Uses of SD_LOAD_BALANCE were removed in commit e669ac8ab952 (first
released in v5.8), with the comment:

The SD_LOAD_BALANCE flag is set unconditionally for all domains in
sd_init().

I have the impression that this was not quite true. The NUMA domain was
not initialized with sd_init, and didn't have the SD_LOAD_BALANCE flag
set. The effect is that in v5.8, the for_each_domain loop in
select_task_rq_fair can always end up at the global NUMA domain, and thus
consider any pair of waking cpu (cpu) and previous cpus of the wakee
(prev_cpu) as arguments to wake_affine. Up to v5.7, this was only
possible if cpu and prev_cpu were together in some lower level domain, ie
sharing the LLC. The effect is that in v5.8 wake_affine can often end up
choosing as a target a core that does not share the LLC with the core
where the thread ran previously. Threads then move around a lot between
the different sockets.

Was this intentional?

The effect can be seen in the traces of the parsec vips benchmark at the
following URL:

https://pages.lip6.fr/Julia.Lawall/vips.pdf

The first two graphs (complete run and small fragment) are Linux v5.7 and
the next two are Linux v5.8. The machine has 160 hardware threads
organized in 4 sockets and the colors are by socket. In the small
fragment for v5.7 (second graph), one can see that a given pid pretty much
stays on the same socket, while in the corresponding fragment for v5.8
(fourth graph), the pids move around between the sockets. The x's
describe the unblocks that result in a migration. A pink x means that the
migration is in the same socket, while a blue x means that the migration
is to another socket.
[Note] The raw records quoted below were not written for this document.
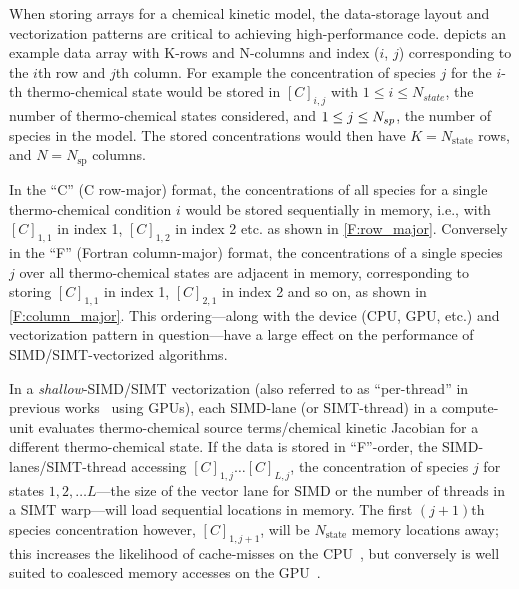 \documentclass[12pt,number,sort&compress,preprint]{elsarticle}
\begin{document}
When storing arrays for a chemical kinetic model, the data-storage layout and vectorization patterns are critical to achieving high-performance code.
 depicts an example data array with K-rows and N-columns and index ($i$, $j$) corresponding to the $i$th row and $j$th column.
For example the concentration of species $j$ for the $i$-th thermo-chemical state would be stored in $[C]_{i, j}$ with $1 \le i \le N_{state}$, the number of thermo-chemical states considered, and $1 \le j \le \ns/$, the number of species in the model.
The stored concentrations would then have $K = N_{\text{state}}$ rows, and $N = N_{\text{sp}}$ columns.

In the ``C'' (C row-major) format, the concentrations of all species for a single thermo-chemical condition $i$ would be stored sequentially in memory, i.e., with  $[C]_{1, 1}$ in index \num{1}, $[C]_{1, 2}$ in index \num{2} etc. as shown in \cref{F:row_major}.
Conversely in the ``F'' (Fortran column-major) format, the concentrations of a single species $j$ over all thermo-chemical states are adjacent in memory, corresponding to storing $[C]_{1, 1}$ in index \num{1}, $[C]_{2, 1}$ in index \num{2} and so on, as shown in \cref{F:column_major}.
This ordering---along with the device (CPU, GPU, etc.) and vectorization pattern in question---have a large effect on the performance of SIMD\slash SIMT-vectorized algorithms.

In a \textit{shallow}-SIMD\slash SIMT vectorization (also referred to as ``per-thread'' in previous works~\cite{Stone:2013aa} using GPUs), each SIMD-lane (or SIMT-thread) in a compute-unit evaluates thermo-chemical source terms\slash chemical kinetic Jacobian for a different thermo-chemical state.
If the data is stored in ``F''-order, the SIMD-lanes\slash SIMT-thread accessing $[C]_{1, j}\ldots[C]_{L, j}$, the concentration of species $j$ for states $1, 2,\ldots L$---the size of the vector lane for SIMD or the number of threads in a SIMT warp---will load sequential locations in memory.
The first $(j+1)$th species concentration however, $[C]_{1, j+1}$, will be $N_{\text{state}}$ memory locations away; this increases the likelihood of cache-misses on the CPU~\cite{gray2000rules}, but conversely is well suited to coalesced memory accesses on the GPU~\cite{NVIDIA:2018}.
\end{document}
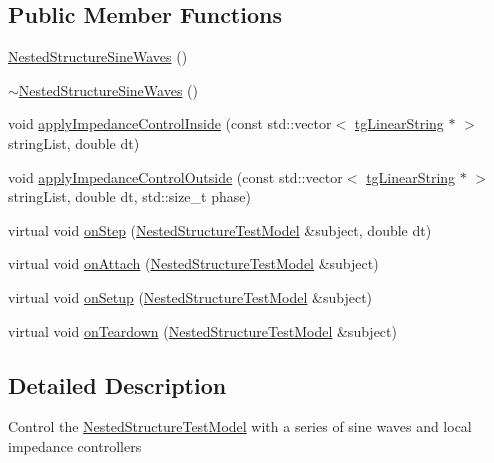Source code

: \subsection*{Public Member Functions}
\begin{DoxyCompactItemize}
\item 
\hyperlink{class_nested_structure_sine_waves_a8794018a803f463467da113ca24fae03}{Nested\-Structure\-Sine\-Waves} ()
\item 
\hyperlink{class_nested_structure_sine_waves_a395aae92244c7dc041de171285f7c2da}{$\sim$\-Nested\-Structure\-Sine\-Waves} ()
\item 
void \hyperlink{class_nested_structure_sine_waves_ac68f98b32f41efc28bb9ac5e4a03b726}{apply\-Impedance\-Control\-Inside} (const std\-::vector$<$ \hyperlink{classtg_linear_string}{tg\-Linear\-String} $\ast$ $>$ string\-List, double dt)
\item 
void \hyperlink{class_nested_structure_sine_waves_aa7ed76a8a4797cee41a024a9b8f5b245}{apply\-Impedance\-Control\-Outside} (const std\-::vector$<$ \hyperlink{classtg_linear_string}{tg\-Linear\-String} $\ast$ $>$ string\-List, double dt, std\-::size\-\_\-t phase)
\item 
virtual void \hyperlink{class_nested_structure_sine_waves_a5066c42717c87e9f7eca0b75d29ab190}{on\-Step} (\hyperlink{class_nested_structure_test_model}{Nested\-Structure\-Test\-Model} \&subject, double dt)
\item 
virtual void \hyperlink{classtg_observer_a0ecd07483eb41f9a0ab19b8ed24052f1}{on\-Attach} (\hyperlink{class_nested_structure_test_model}{Nested\-Structure\-Test\-Model} \&subject)
\item 
virtual void \hyperlink{classtg_observer_ae7b2de87bd4a6e786bc16f1b801c36a6}{on\-Setup} (\hyperlink{class_nested_structure_test_model}{Nested\-Structure\-Test\-Model} \&subject)
\item 
virtual void \hyperlink{classtg_observer_a1663edb3732e5ffb7bbe6bfb4ade88b8}{on\-Teardown} (\hyperlink{class_nested_structure_test_model}{Nested\-Structure\-Test\-Model} \&subject)
\end{DoxyCompactItemize}


\subsection{Detailed Description}
Control the \hyperlink{class_nested_structure_test_model}{Nested\-Structure\-Test\-Model} with a series of sine waves and local impedance controllers 

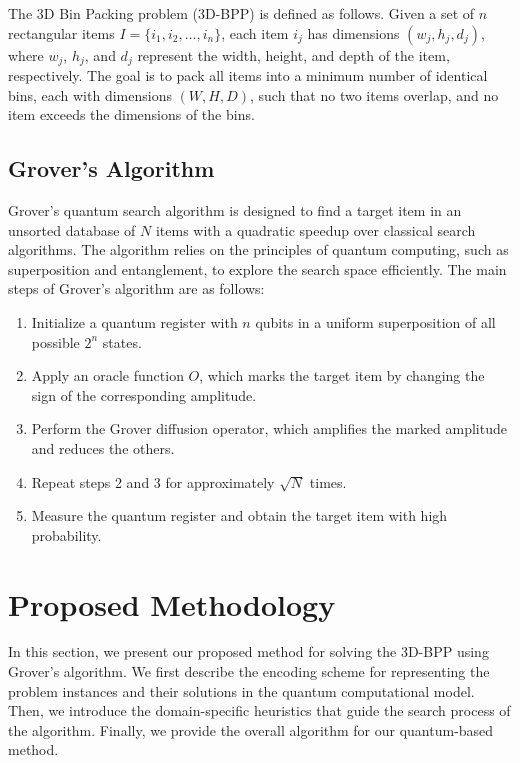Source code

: The 3D Bin Packing problem (3D-BPP) is defined as follows. Given a set of $n$ rectangular items $I = \{i_1, i_2, \dots, i_n\}$, each item $i_j$ has dimensions $(w_j, h_j, d_j)$, where $w_j$, $h_j$, and $d_j$ represent the width, height, and depth of the item, respectively. The goal is to pack all items into a minimum number of identical bins, each with dimensions $(W, H, D)$, such that no two items overlap, and no item exceeds the dimensions of the bins.

\subsection{Grover's Algorithm} 

Grover's quantum search algorithm \cite{2} is designed to find a target item in an unsorted database of $N$ items with a quadratic speedup over classical search algorithms. The algorithm relies on the principles of quantum computing, such as superposition and entanglement, to explore the search space efficiently. The main steps of Grover's algorithm are as follows:

\begin{enumerate}
    \item Initialize a quantum register with $n$ qubits in a uniform superposition of all possible $2^n$ states.
    
    \item Apply an oracle function $O$, which marks the target item by changing the sign of the corresponding amplitude.
    
    \item Perform the Grover diffusion operator, which amplifies the marked amplitude and reduces the others.
    
    \item Repeat steps 2 and 3 for approximately $\sqrt{N}$ times.
    
    \item Measure the quantum register and obtain the target item with high probability.
\end{enumerate}

\section{Proposed Methodology} \label{sec:methodology}

In this section, we present our proposed method for solving the 3D-BPP using Grover's algorithm. We first describe the encoding scheme for representing the problem instances and their solutions in the quantum computational model. Then, we introduce the domain-specific heuristics that guide the search process of the algorithm. Finally, we provide the overall algorithm for our quantum-based method.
It's not apparent from the graphs, but by adding
some tracing, it seems that the new socket is always the one of the core
that handles the wakeup.

I haven't yet studied the early part of the execution of vips in detail,
but I suspect that the same issue causes all of the threads to be
initially on the same socket in v5.7, while in v5.8 they are more quickly
dispersed to other sockets.

My impression from the parsec and the NAS benchmarks is that the v5.8
performance is a bit better than v5.7, probably because of getting more
threads to more different sockets earlier, but other benchmarks might
rely more on locality and might react less well to threads moving around
so much in this way.

julia